(Dataset entries)
▶

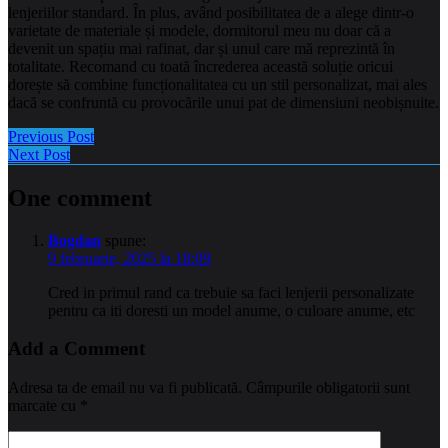
lenjeriilor standard. În plus, având posibilitatea de a alege dintr-o
varietate de materiale și modele, dormitorul meu nu doar că a
devenit un spațiu mai rafinat, dar și unul care mă reprezintă în
totalitate. Recomand cu toată încrederea această soluție oricui
dorește să combine funcționalitatea cu un stil personalizat, mai ales
dacă se confruntă cu provocările unui pat de dimensiuni neobișnuite.
Previous Post
Next Post
One comment
Bogdan
spune:
9 februarie, 2025 la 18:09
Cred in primul rand ca trebuie sa faci lenjerii personalizate
pentru ca iti doresti un model anume, o culoare anume, etc
Add a Comment
Adresa ta de email nu va fi publicată.
Câmpurile obligatorii sunt
marcate cu
*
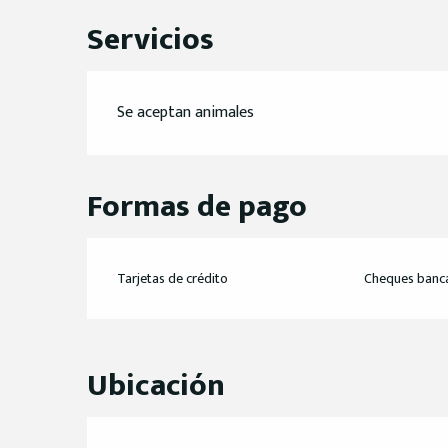
Servicios
Se aceptan animales
Formas de pago
Tarjetas de crédito
Cheques banca
Ubicación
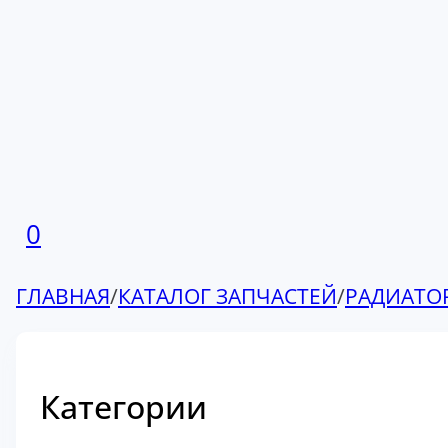
0
ГЛАВНАЯ
/
КАТАЛОГ ЗАПЧАСТЕЙ
/
РАДИАТО
Категории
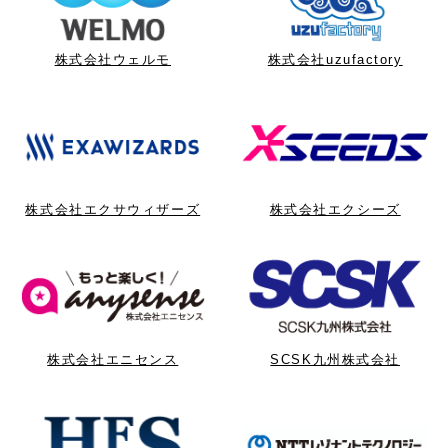
株式会社ウェルモ
株式会社uzufactory
株式会社エクサウィザーズ
株式会社エクシーズ
株式会社エニセンス
SCSK九州株式会社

◀

## [Task]
Write out every line of text in the records above without changes, and leave the pictures out of your answer.

## [Response]
lenjeriilor standard. În plus, având posibilitatea de a alege dintr-o
varietate de materiale și modele, dormitorul meu nu doar că a
devenit un spațiu mai rafinat, dar și unul care mă reprezintă în
totalitate. Recomand cu toată încrederea această soluție oricui
dorește să combine funcționalitatea cu un stil personalizat, mai ales
dacă se confruntă cu provocările unui pat de dimensiuni neobișnuite.
Previous Post
Next Post
One comment
Bogdan
spune:
9 februarie, 2025 la 18:09
Cred in primul rand ca trebuie sa faci lenjerii personalizate
pentru ca iti doresti un model anume, o culoare anume, etc
Add a Comment
Adresa ta de email nu va fi publicată.
Câmpurile obligatorii sunt
marcate cu
*
Servicios
Se aceptan animales
Formas de pago
Tarjetas de crédito
Cheques banca
Ubicación
0
ГЛАВНАЯ
/
КАТАЛОГ ЗАПЧАСТЕЙ
/
РАДИАТО
Категории
株式会社ウェルモ
株式会社uzufactory
株式会社エクサウィザーズ
株式会社エクシーズ
株式会社エニセンス
SCSK九州株式会社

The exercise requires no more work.